Zygos is an AI tool that lets you rapidly evaluate the likely biological activity of any supplement or pharmaceutical—even when published data are sparse.
This is because it uses an advanced AI model that analyses how a molecule’s atomic arrangement influences its behaviour in the human body.
At its core is a specialised Neural Network designed to handle structured data such as molecules. By treating each molecule as a network of connected atoms, it “learns” the shape and chemical context, enabling accurate predictions of its binding affinities—even for compounds the model has never encountered.
During training, the Neural Network ingests thousands of molecules whose structures and binding affinities are already known. Over many iterations, the model begins to recognize recurring substructures—for example, that certain ring systems paired with electron-donating groups tend to bind strongly to specific receptors—and applies these learned patterns to forecast the behaviour of entirely new molecules.
The result of extensive training and careful hyperparameter tuning is a powerful tool that enables users to quickly evaluate how a molecule is likely to interact with various receptor sites in the body. Furthermore, it may even predict the behaviour of molecules not yet observed in clinical data.
The image below displays Zygos’ predictions for the potent psychedelic 5-MeO-DMT. The model accurately identifies broad serotonergic activity, with a strong emphasis on the 5-HT2 receptors—key components known to play a central role in the mechanism of action of psychedelics.

What does Zygos do?
Zygos accepts input in the form of a molecule represented by SMILES notation (Simplified Molecular Input Line Entry System)—a compact way of describing chemical structures using a string of letters, numbers, and symbols. From this input, Zygos predicts the molecule’s biological behavior, specifically by estimating pKi binding affinities across various biological targets. It also provides a visual depiction of the molecule’s structure.
In simple terms, pKi is a measure of how strongly a molecule can bind to a specific receptor or protein in the body. The higher the pKi value, the stronger the binding. This is especially relevant in the context of the brain, where many medicines and supplements act by targeting receptors that influence mood, perception, alertness, and other cognitive functions.
For example, a high pKi at serotonin receptors—particularly the 5-HT2 family—can suggest that a molecule may have psychedelic, antidepressant, or other mood-altering effects, depending on the receptor subtype involved.
By estimating pKi values, Zygos helps researchers and clinicians better understand how potent a substance may be and which receptors it’s likely to affect—providing valuable insights into its potential effects and side effects in the brain.
How do I use Zygos?
Using Zygos is straightforward. To get started, simply locate the SMILES notation for the molecule you’re interested in and enter it into the designated input box. Press Enter, and the model will begin processing your request. For particularly complex molecules, results may take a few seconds to appear. You can begin making predictions for free using the Basic model.
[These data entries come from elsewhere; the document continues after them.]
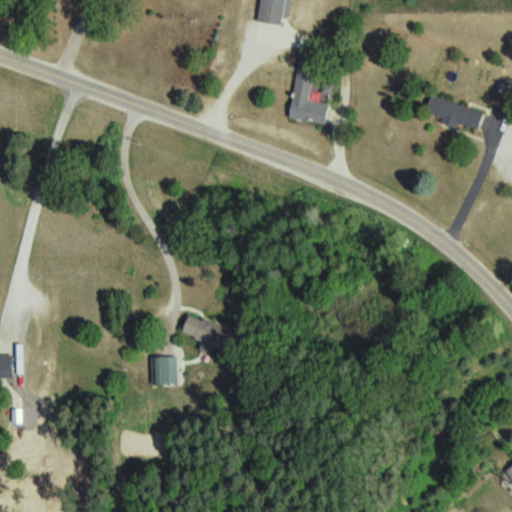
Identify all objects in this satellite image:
building: (277, 12)
building: (311, 95)
building: (458, 112)
road: (272, 151)
building: (210, 331)
building: (8, 365)
building: (174, 370)
building: (511, 470)
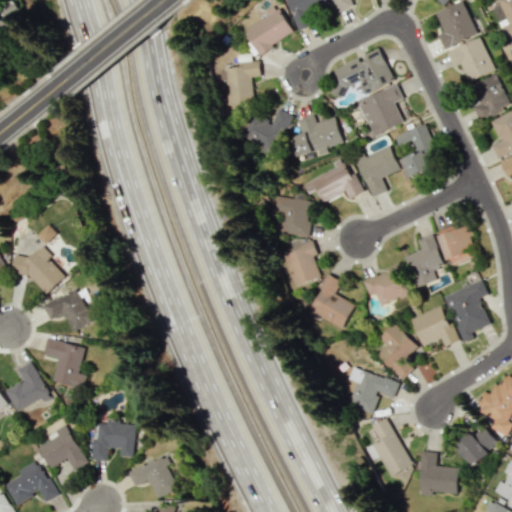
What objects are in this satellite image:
building: (442, 1)
building: (341, 4)
building: (304, 10)
building: (503, 15)
building: (454, 24)
building: (267, 30)
road: (110, 43)
building: (511, 43)
building: (471, 58)
building: (362, 73)
building: (240, 79)
building: (488, 96)
road: (439, 101)
road: (28, 107)
building: (381, 110)
building: (265, 130)
building: (503, 134)
building: (315, 135)
building: (417, 150)
building: (507, 165)
building: (378, 169)
building: (334, 181)
road: (418, 211)
building: (290, 214)
building: (46, 233)
building: (458, 243)
road: (216, 261)
building: (423, 261)
building: (300, 262)
road: (158, 263)
building: (1, 265)
building: (40, 270)
building: (387, 284)
building: (330, 303)
building: (468, 308)
building: (69, 309)
building: (434, 326)
road: (7, 332)
building: (396, 349)
building: (66, 361)
road: (471, 376)
building: (27, 387)
building: (2, 399)
building: (498, 404)
building: (113, 439)
building: (477, 444)
building: (62, 448)
building: (388, 448)
building: (154, 474)
building: (436, 475)
building: (30, 483)
building: (505, 485)
building: (4, 503)
building: (167, 507)
building: (494, 507)
road: (98, 508)
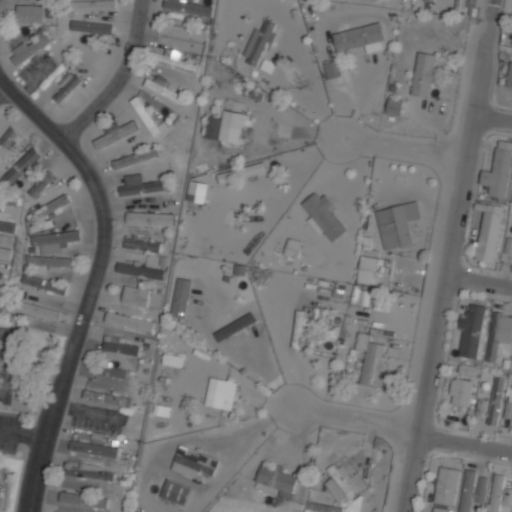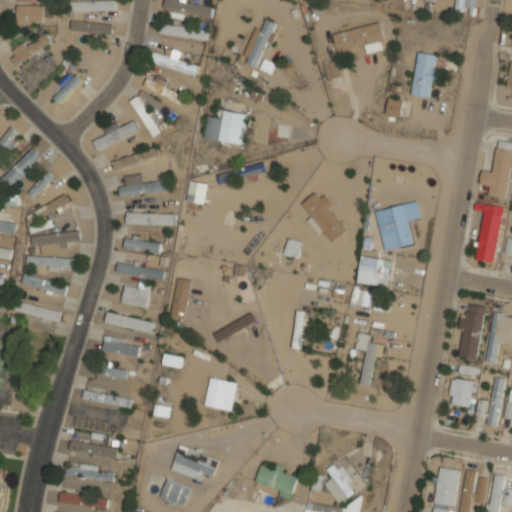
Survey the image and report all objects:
building: (429, 0)
building: (429, 0)
building: (91, 5)
building: (92, 5)
building: (465, 5)
building: (467, 6)
building: (188, 7)
building: (188, 8)
building: (29, 13)
building: (30, 13)
building: (90, 26)
building: (91, 26)
building: (183, 30)
building: (182, 31)
building: (360, 37)
building: (360, 38)
building: (258, 42)
building: (258, 42)
building: (30, 48)
building: (28, 49)
building: (173, 57)
building: (332, 69)
building: (332, 69)
building: (424, 74)
building: (425, 74)
building: (509, 75)
building: (510, 77)
road: (120, 78)
building: (67, 87)
building: (67, 88)
building: (163, 90)
road: (4, 92)
building: (394, 106)
building: (394, 106)
building: (145, 115)
road: (492, 116)
building: (225, 126)
building: (232, 126)
building: (213, 127)
building: (259, 128)
building: (115, 133)
building: (117, 133)
building: (7, 138)
building: (9, 138)
road: (395, 142)
building: (1, 148)
building: (135, 158)
building: (125, 160)
building: (19, 167)
building: (19, 168)
building: (499, 171)
building: (241, 172)
building: (241, 172)
building: (499, 172)
building: (40, 184)
building: (41, 184)
building: (140, 185)
building: (141, 185)
building: (1, 192)
building: (9, 198)
building: (48, 207)
building: (322, 216)
building: (323, 216)
building: (150, 218)
building: (150, 218)
building: (396, 224)
building: (397, 224)
building: (7, 225)
building: (7, 226)
building: (40, 226)
building: (489, 232)
building: (489, 232)
building: (56, 238)
building: (55, 240)
building: (142, 244)
building: (142, 244)
building: (508, 245)
building: (509, 245)
building: (292, 247)
building: (293, 248)
building: (5, 251)
building: (5, 252)
road: (449, 256)
building: (49, 260)
building: (50, 261)
building: (374, 269)
building: (141, 270)
building: (140, 271)
building: (374, 271)
building: (1, 275)
building: (1, 278)
road: (95, 279)
road: (479, 280)
building: (44, 283)
building: (44, 283)
building: (136, 293)
building: (136, 294)
building: (357, 296)
building: (1, 304)
building: (1, 306)
building: (36, 310)
building: (37, 310)
building: (224, 318)
building: (129, 321)
building: (129, 321)
building: (235, 326)
building: (298, 329)
building: (298, 329)
building: (471, 330)
building: (470, 332)
building: (499, 332)
building: (499, 333)
building: (121, 345)
building: (119, 346)
building: (367, 355)
building: (368, 355)
building: (172, 359)
building: (172, 360)
building: (112, 371)
building: (114, 371)
building: (461, 391)
building: (461, 392)
building: (220, 393)
building: (220, 393)
building: (108, 398)
building: (496, 401)
building: (492, 403)
building: (509, 407)
building: (161, 410)
building: (162, 410)
building: (508, 411)
road: (348, 414)
road: (465, 439)
building: (83, 447)
building: (93, 448)
building: (194, 462)
building: (194, 462)
building: (89, 472)
building: (90, 472)
building: (276, 480)
building: (277, 480)
building: (339, 482)
building: (337, 484)
building: (448, 486)
building: (446, 489)
building: (472, 490)
building: (472, 490)
building: (175, 491)
building: (0, 493)
building: (0, 493)
building: (175, 493)
building: (499, 493)
building: (499, 494)
building: (83, 499)
building: (83, 499)
building: (333, 506)
building: (333, 507)
building: (439, 509)
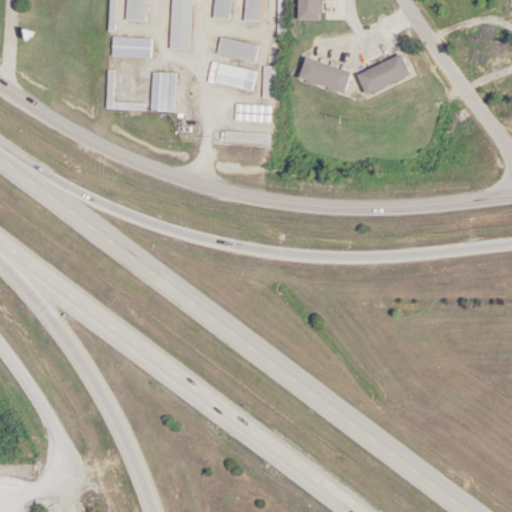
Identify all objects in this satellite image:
road: (413, 4)
building: (221, 9)
building: (134, 10)
building: (251, 11)
building: (111, 14)
building: (281, 19)
building: (179, 24)
road: (346, 42)
road: (11, 45)
building: (130, 48)
building: (236, 50)
building: (382, 75)
building: (323, 76)
building: (231, 77)
building: (268, 82)
road: (456, 82)
building: (161, 92)
road: (210, 92)
building: (251, 114)
building: (246, 138)
road: (1, 155)
road: (243, 196)
road: (248, 251)
road: (234, 334)
road: (89, 376)
road: (178, 378)
road: (57, 435)
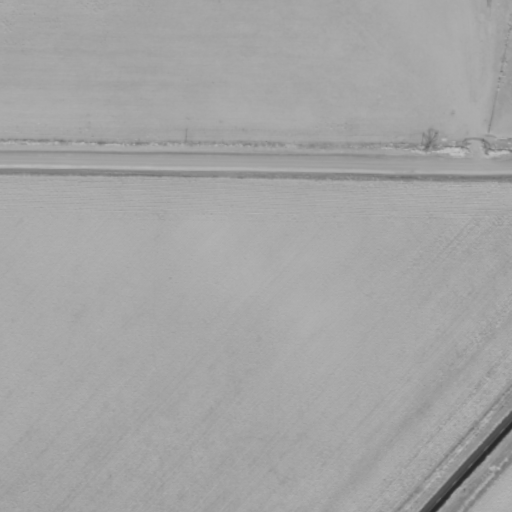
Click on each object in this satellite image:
road: (255, 158)
railway: (446, 440)
road: (472, 469)
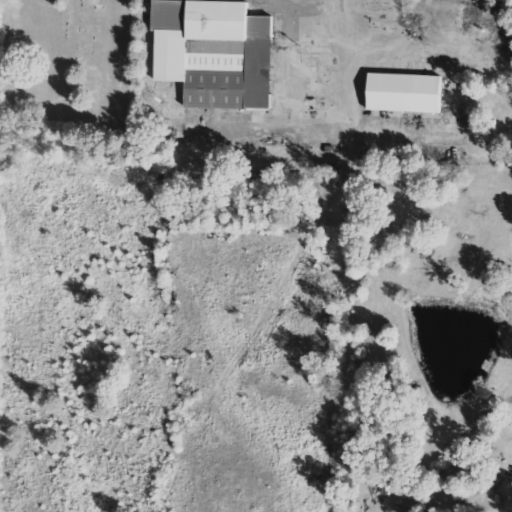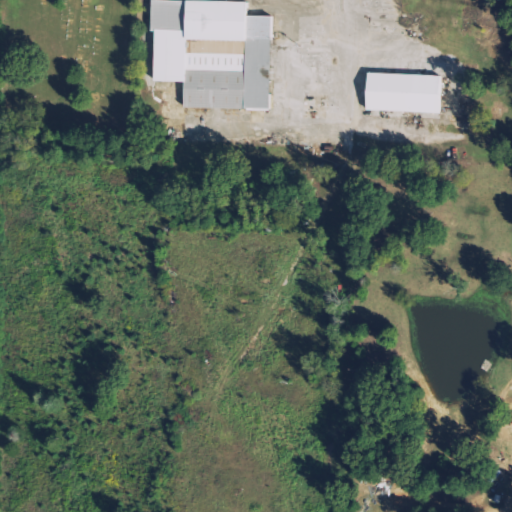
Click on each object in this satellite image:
building: (216, 53)
building: (406, 94)
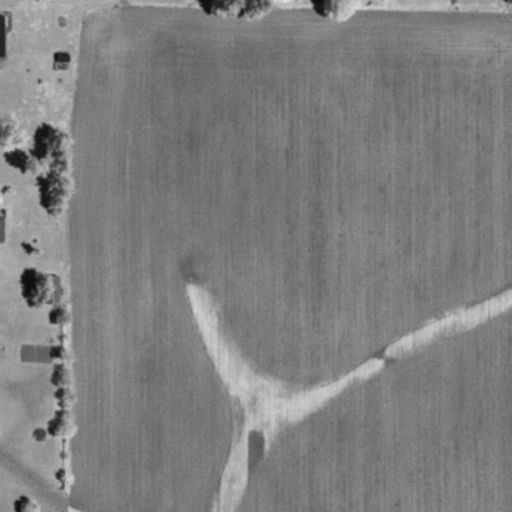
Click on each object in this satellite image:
crop: (295, 258)
building: (45, 289)
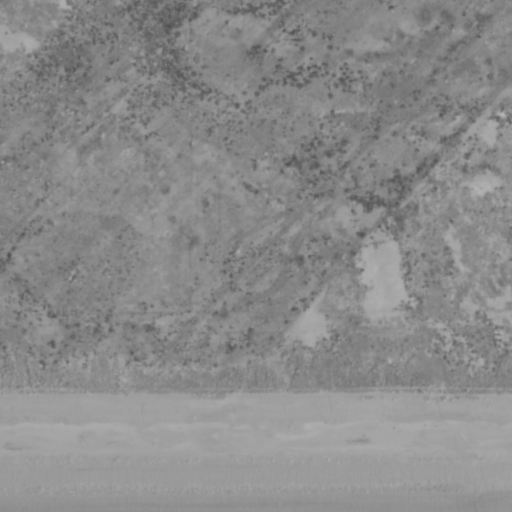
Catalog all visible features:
wastewater plant: (256, 450)
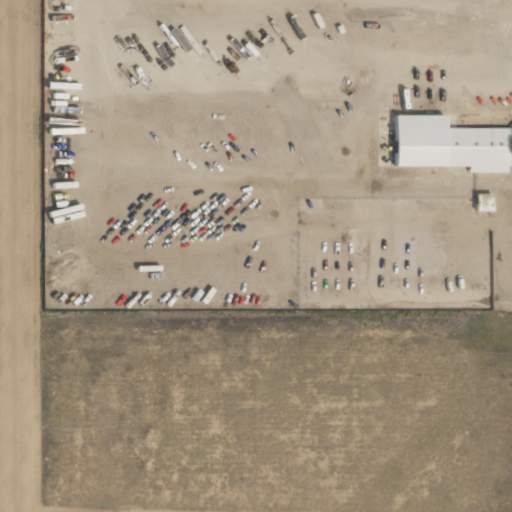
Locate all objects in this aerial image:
building: (449, 146)
building: (483, 204)
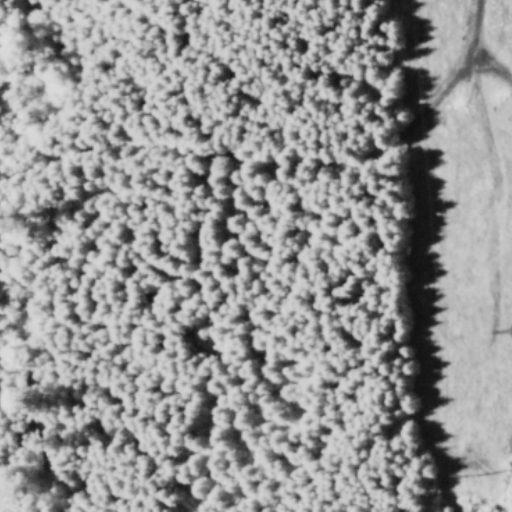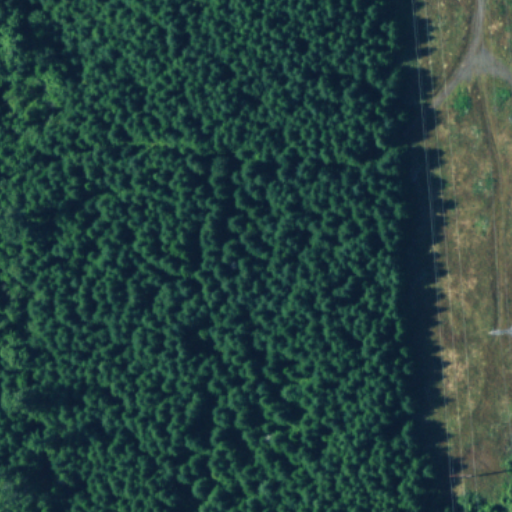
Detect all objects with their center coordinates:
power tower: (456, 475)
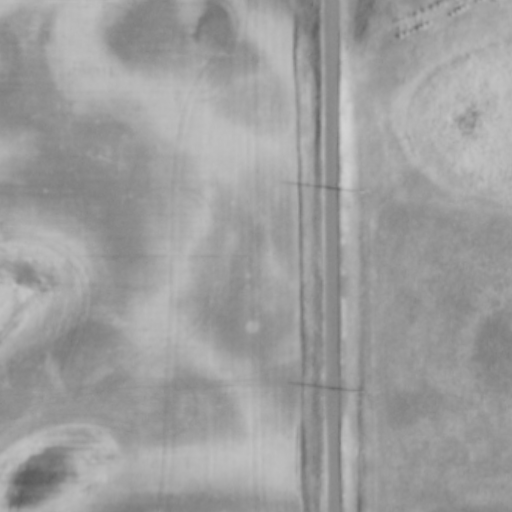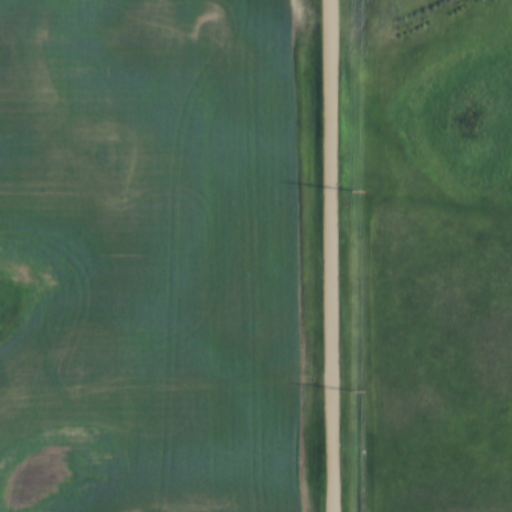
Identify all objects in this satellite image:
road: (333, 256)
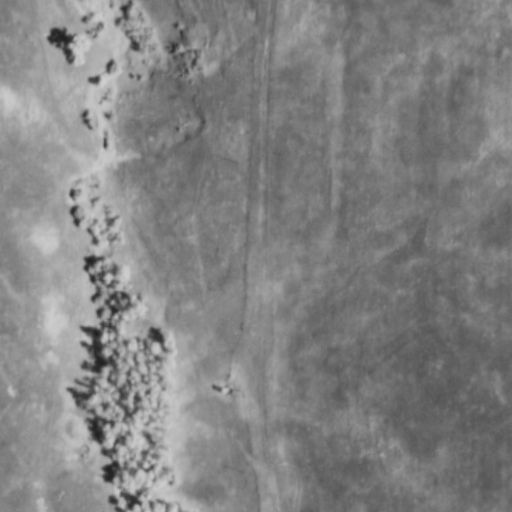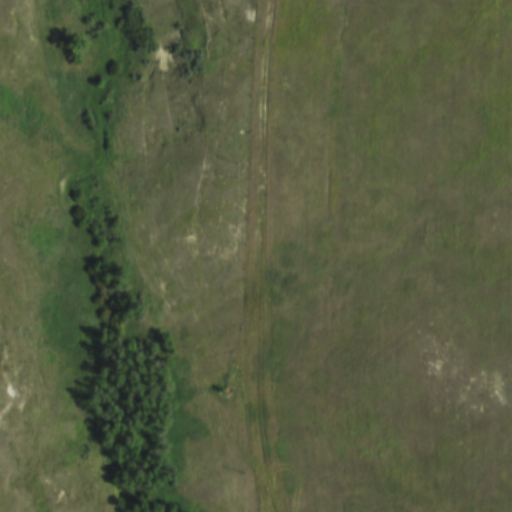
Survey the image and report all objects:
road: (258, 256)
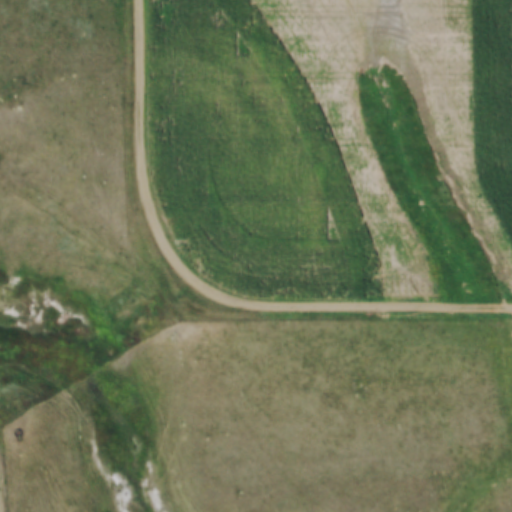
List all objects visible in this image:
road: (137, 198)
road: (393, 310)
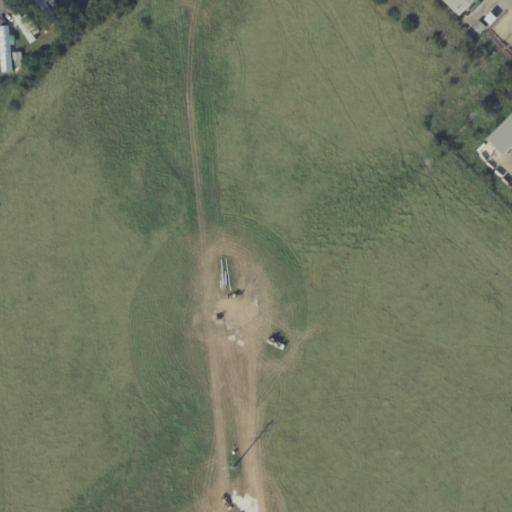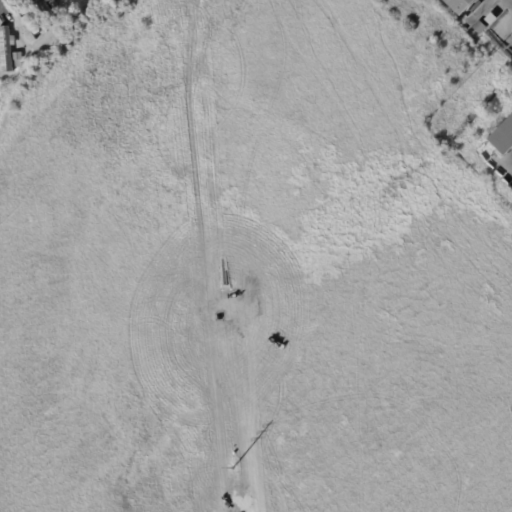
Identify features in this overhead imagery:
road: (0, 0)
building: (458, 5)
building: (462, 5)
building: (478, 6)
building: (44, 8)
building: (48, 12)
building: (466, 17)
building: (485, 22)
building: (28, 26)
building: (5, 48)
building: (6, 49)
building: (21, 55)
building: (16, 56)
building: (502, 135)
building: (503, 137)
building: (498, 159)
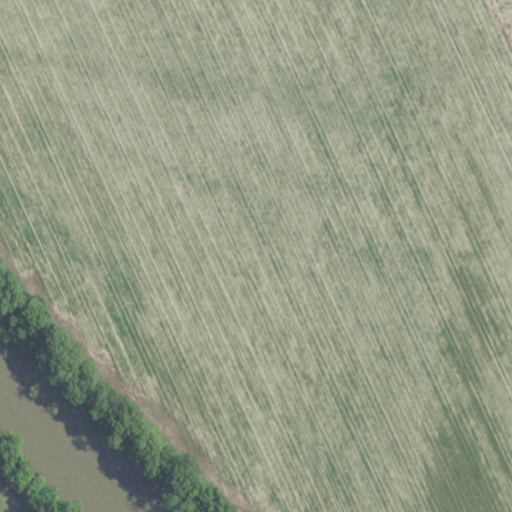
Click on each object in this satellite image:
road: (125, 382)
river: (55, 447)
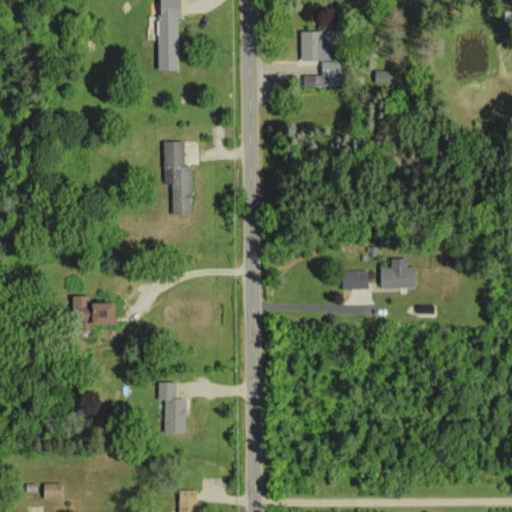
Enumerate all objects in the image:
building: (167, 34)
building: (317, 58)
building: (385, 76)
building: (176, 176)
road: (250, 255)
road: (187, 269)
building: (396, 274)
building: (353, 278)
road: (306, 305)
building: (89, 312)
building: (171, 407)
building: (51, 490)
building: (187, 500)
road: (381, 501)
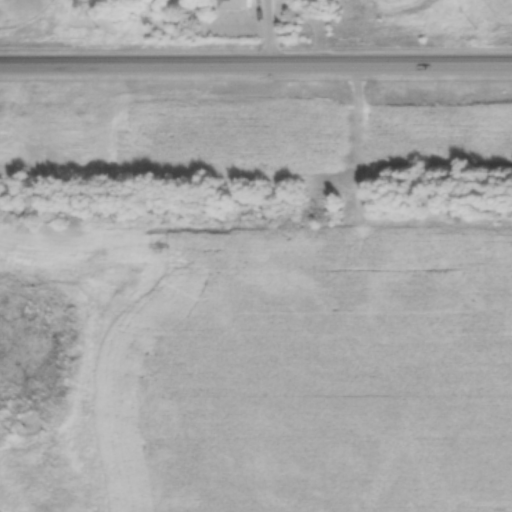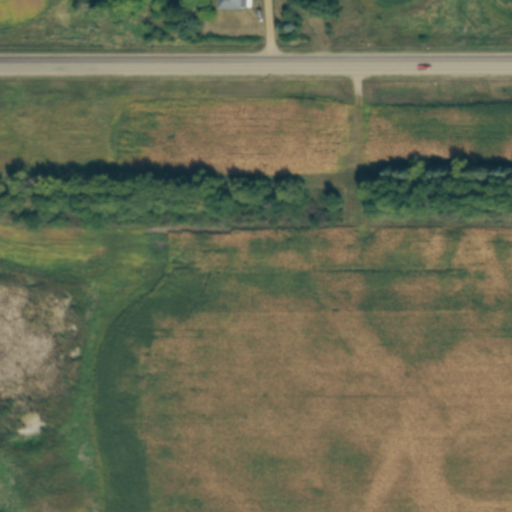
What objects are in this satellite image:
building: (232, 5)
road: (272, 33)
road: (255, 66)
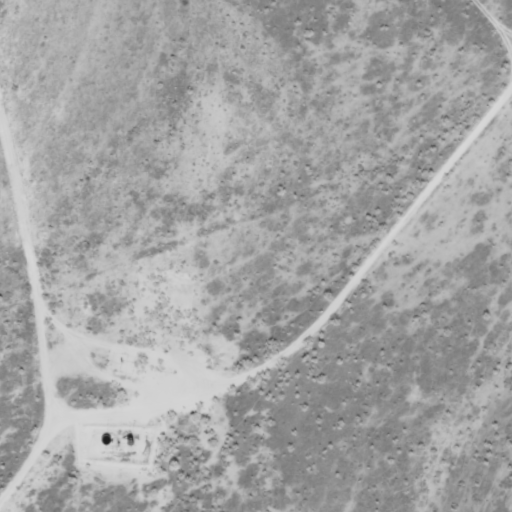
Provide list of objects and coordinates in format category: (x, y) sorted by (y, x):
road: (57, 195)
road: (288, 347)
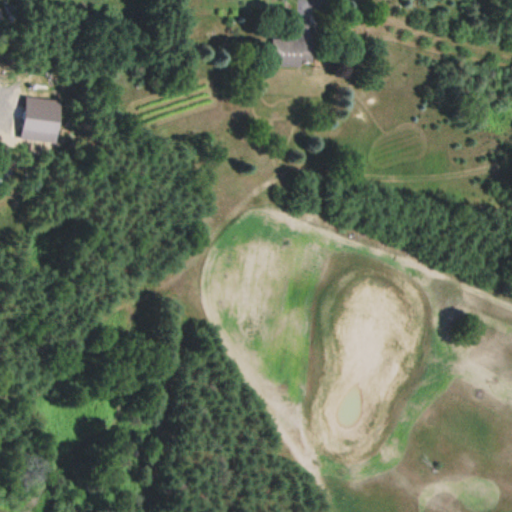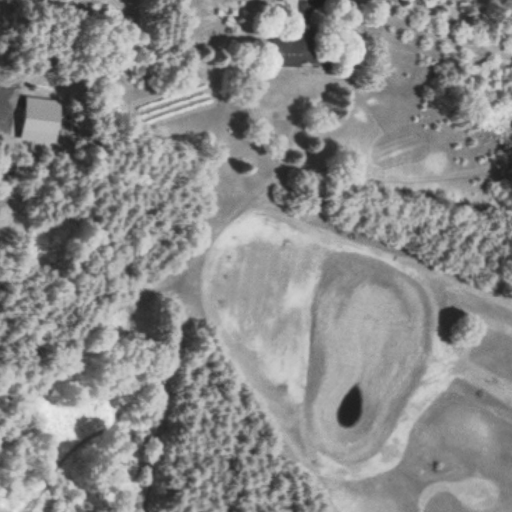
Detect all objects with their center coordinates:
building: (291, 49)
Finding a molecule’s SMILES notation is usually easy, as it’s a widely used standard in chemistry. For well-known pharmaceuticals and supplements, you can often find the SMILES string in the Wikipedia entry under the Chemical and physical properties section. For less common or more obscure compounds, it’s best to consult PubChem, a comprehensive chemical database. There, the SMILES notation is listed under the “Names and Identifiers” section of a compound’s page.

Zygos for industry stakeholders
Zygos benefits both end users and industry stakeholders in compelling ways. For consumers of pharmaceuticals and supplements, it offers a data-driven way to gauge a compound’s likely effectiveness and safety before investing time or money—helping individuals choose products with stronger scientific backing and potentially avoid ineffective or risky options.

For investors in the pharmaceutical sector, this technology provides an early-warning system and a competitive edge: by rapidly screening large libraries of medicine candidates in silico, firms can prioritize the most promising compounds, de-risk their R&D pipelines, shorten development timelines, and allocate capital more efficiently—ultimately improving the odds of successful clinical outcomes and maximizing return on investment.